Dilimizin tat alma bölümlerinin birbirinden ayrı takıldıklarını ve bu bölümleri ayrı ayrı ezberlediğimiz zamanları hatırlıyor musunuz? Hepsi kolpaynış. Dilin arkası acımsı tatları, arka orta kenarları ekşiyi, orta ön kenarları tuzluyu ve ucu tatlıyı algılıyordu hani? Unutunuz bunları.
Bu dil haritası ilk defa anlı şanlı Harvard Üniversitesi’nden Edwin Boring adlı soyadıyla müstesna sıkıcı abinin, Almanya’da 1901 yılında yapılmış bir çalışmayı yanlış yorumlamasıyla ortaya atılmış.
Edwin Boring’in hatasına rağmen de ortaya atıldığı günden bu yana okul kitaplarında yerini almış ve çıkmamış. 1974 yılında dil haritası tamamen hatalı kabul edilse de üzerinden geçen 40 yıla rağmen bugün hâlâ kimi bioloji kitaplarında ve testlerde kendine yer bulabiliyor. Bilim dedik, batıdan gelir dedik, mösyölerin yaptığına bak. Monşers noolcak!
Cem Yılmaz’ı göreve davet ediyoruz “maddenin hallerine bi haller mi oluyor”
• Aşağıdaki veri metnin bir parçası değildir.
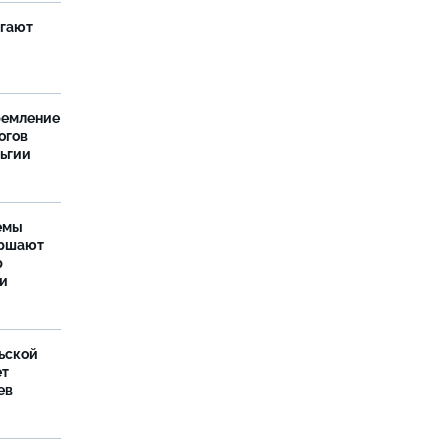
агают
ремление
огов
льгии
емы
ершают
р
ти
ьской
ет
ев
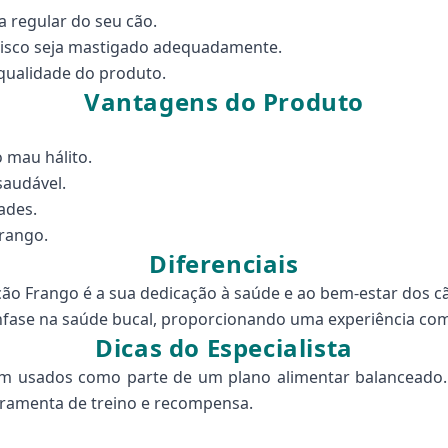
 regular do seu cão.
tisco seja mastigado adequadamente.
qualidade do produto.
Vantagens do Produto
 mau hálito.
saudável.
ades.
frango.
Diferenciais
scão Frango é a sua dedicação à saúde e ao bem-estar dos 
 ênfase na saúde bucal, proporcionando uma experiência comp
Dicas do Especialista
m usados como parte de um plano alimentar balanceado. 
rramenta de treino e recompensa.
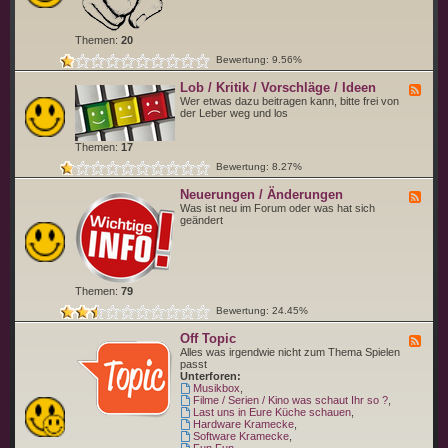
d
e
w
r
o
b
Themen:
20
f
i
ü
s
Bewertung: 9.56%
r
t
d
Lob / Kritik / Vorschläge / Ideen
F
u
e
Wer etwas dazu beitragen kann, bitte frei von
s
e
der Leber weg und los
t
d
e
-
l
Themen:
17
L
l
o
d
Bewertung: 8.27%
b
i
/
c
Neuerungen / Änderungen
F
K
h
e
Was ist neu im Forum oder was hat sich
r
b
e
geändert
i
i
d
t
t
-
i
t
N
k
e
e
/
v
u
V
o
Themen:
79
e
o
r
r
r
Bewertung: 24.45%
u
s
n
c
Off Topic
g
F
h
e
e
Alles was irgendwie nicht zum Thema Spielen
l
n
e
passt
ä
/
d
Unterforen:
g
Ä
-
Musikbox
,
e
n
O
Filme / Serien / Kino was schaut Ihr so ?
,
/
d
f
Last uns in Eure Küche schauen
,
I
e
f
Hardware Kramecke
,
d
r
T
Software Kramecke
,
e
u
o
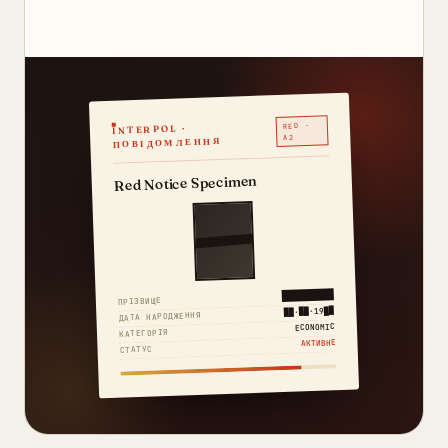
RED ·
INTERPOL ·
A2
ПОВІДОМЛЕННЯ
Red Notice Specimen
████████
ПРІЗВИЩЕ
██·██·19██
ДАТА НАРОДЖЕННЯ
ECONOMIC
КАТЕГОРІЯ
АКТИВНЕ
СТАТУС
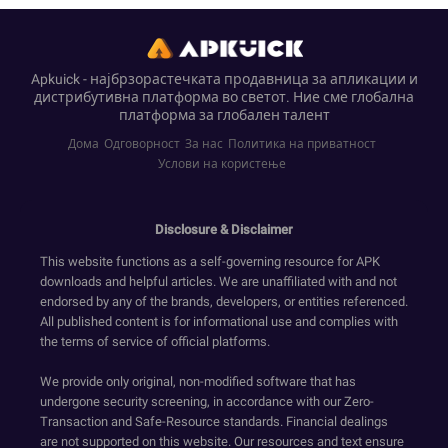
Apkuick - најбрзорастечката продавница за апликации и
дистрибутивна платформа во светот. Ние сме глобална
платформа за глобален талент
Дома
Одговорност
За нас
Политика на приватност
Услови на користење
Disclosure & Disclaimer
This website functions as a self-governing resource for APK
downloads and helpful articles. We are unaffiliated with and not
endorsed by any of the brands, developers, or entities referenced.
All published content is for informational use and complies with
the terms of service of official platforms.
We provide only original, non-modified software that has
undergone security screening, in accordance with our Zero-
Transaction and Safe-Resource standards. Financial dealings
are not supported on this website. Our resources and text ensure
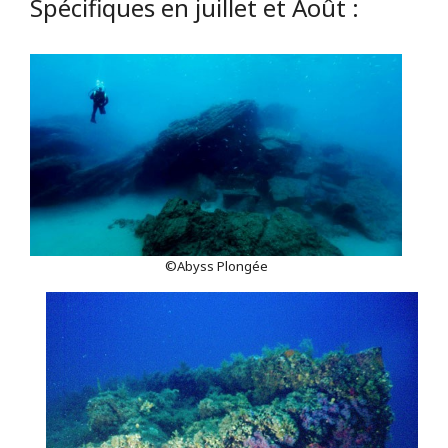
Spécifiques en juillet et Août :
©Abyss Plongée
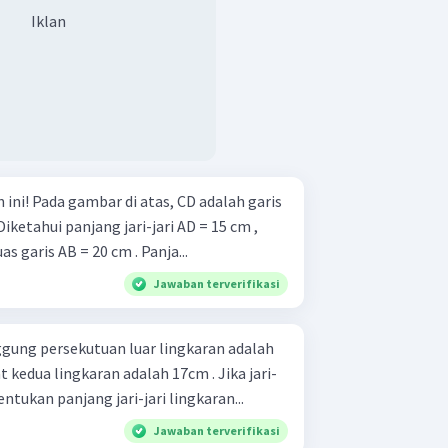
Iklan
alah garis
iketahui panjang jari-jari AD = 15 cm ,
as garis AB = 20 cm . Panja...
Jawaban terverifikasi
ggung persekutuan luar lingkaran adalah
 kedua lingkaran adalah 17cm . Jika jari-
entukan panjang jari-jari lingkaran...
Jawaban terverifikasi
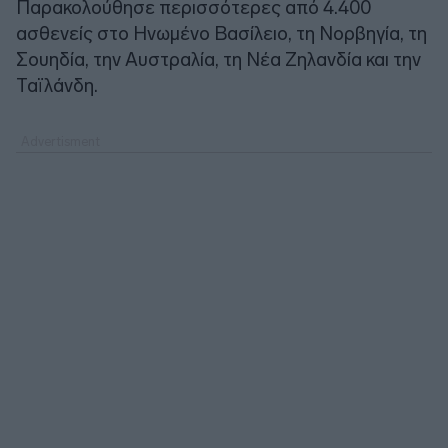
Παρακολούθησε περισσότερες από 4.400
ασθενείς στο Ηνωμένο Βασίλειο, τη Νορβηγία, τη
Σουηδία, την Αυστραλία, τη Νέα Ζηλανδία και την
Ταϊλάνδη.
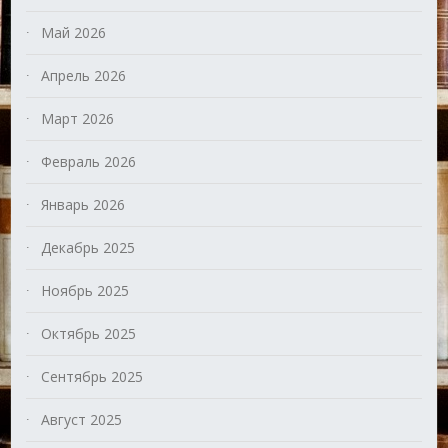
Май 2026
Апрель 2026
Март 2026
Февраль 2026
Январь 2026
Декабрь 2025
Ноябрь 2025
Октябрь 2025
Сентябрь 2025
Август 2025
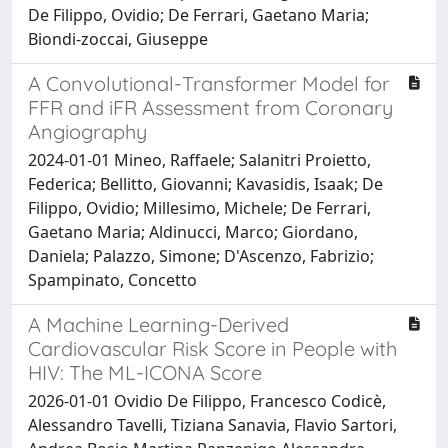
De Filippo, Ovidio; De Ferrari, Gaetano Maria;
Biondi-zoccai, Giuseppe
A Convolutional-Transformer Model for
FFR and iFR Assessment from Coronary
Angiography
2024-01-01 Mineo, Raffaele; Salanitri Proietto,
Federica; Bellitto, Giovanni; Kavasidis, Isaak; De
Filippo, Ovidio; Millesimo, Michele; De Ferrari,
Gaetano Maria; Aldinucci, Marco; Giordano,
Daniela; Palazzo, Simone; D'Ascenzo, Fabrizio;
Spampinato, Concetto
A Machine Learning-Derived
Cardiovascular Risk Score in People with
HIV: The ML-ICONA Score
2026-01-01 Ovidio De Filippo, Francesco Codicè,
Alessandro Tavelli, Tiziana Sanavia, Flavio Sartori,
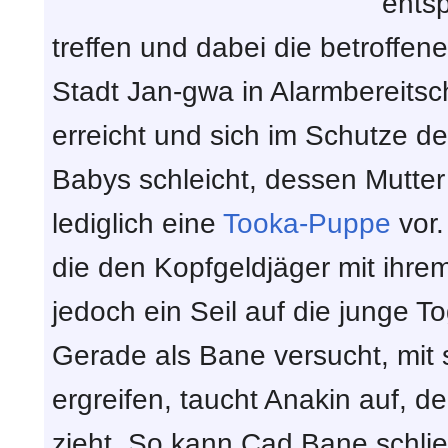
ents
treffen und dabei die betroffe
Stadt Jan-gwa in Alarmbereitsc
erreicht und sich im Schutze d
Babys schleicht, dessen Mutter 
lediglich eine
Tooka-Puppe
vor.
die den Kopfgeldjäger mit ihre
jedoch ein Seil auf die junge T
Gerade als Bane versucht, mit 
ergreifen, taucht Anakin auf, 
zieht. So kann Cad Bane schli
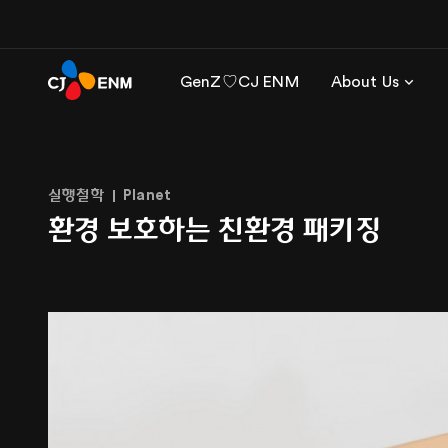
GenZ♡CJ ENM
About Us
실행철학
Planet
환경 보호하는 친환경 패키징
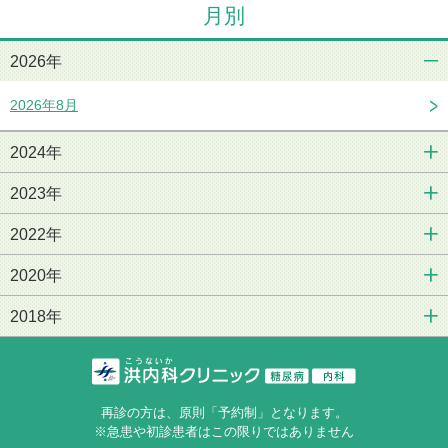
月別
2026年
2026年8月
2024年
2023年
2022年
2020年
2018年
再診の方は、原則「予約制」となります。
※急患や初診患者はこの限りではありません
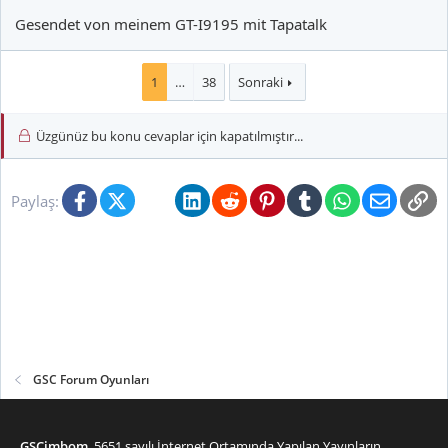
Gesendet von meinem GT-I9195 mit Tapatalk
1
…
38
Sonraki
Üzgünüz bu konu cevaplar için kapatılmıştır...
Facebook
X (Twitter)
Bluesky
LinkedIn
Reddit
Pinterest
Tumblr
WhatsApp
E-posta
Li
Paylaş:
GSC Forum Oyunları
GSCimbom
, 5651 sayılı İnternet Ortamında Yapılan Yayınların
Maddenin hallerini doğada bulunan dört elemente adapte ederek ateş, su, toprak, tahta sonucuna ulaşılan Gora bile bize okulda öğretilenlerden daha çok detaya inmiş.
Maddenin katı, sıvı, gaz hali vardır diyerek hadiseyi 3’le sınırlı tutan eğitim sistemi ne yapmaya çalışıyor? Tamam anladık, maddenin katı hali sıralı moleküllerle sabit şekilde ama eriyince sıvılaşıyor. Sıvılaşan da akabinde buharlaşarak gaz haline dönebiliyor.
Peki ya günümüzde herkesin elinde bulunan likit ve kristal olan LCD ekranlar? Yavrularımızın yeni teknolojilere adapte olması istenmiyor mu? Plasma’ya kadar uzanan madde halleri neden sadece 3’le sınırlı tutuluyor. Ahmet Çakar bile maddelerini 3’ten fazla sıralarken, fen bilimlerinin 3 maddede sıkışıp kalması neden?
Pırıl pırıl dimağları fazla bilgiyle doldurmamak için böyle yapılıyor demesin kimse, o dimağların nasıl boş şeylerle doldurulduğu herkesin malumü. Tüm bilim tarihi yüklenilsin diyen de yok ama en azından bilgi doğru verilsin.
“İnsanoğlunun çevreyi algılamak için duyuları vardır ve bunların başlıcalarını şu şekilde sıralayabiliriz” diyerek konuya girmek, kime ne zarar verir ki? Bakarsınız çocuklar sadece beş duyuyu ezberlemek yerine, çevreyi algılamak ve onun her haliyle farkına varmak üzerinde fikirlere dalar ve önüne geçilemez merakları sayesinde tahmin edemeyeceğiniz kadar bilgiyi kendi kendilerine edinirler. Çok şahane olmaz mı? Ha, Özür dileriz. Bir an kendimizi şöyle bir sistemde sandık.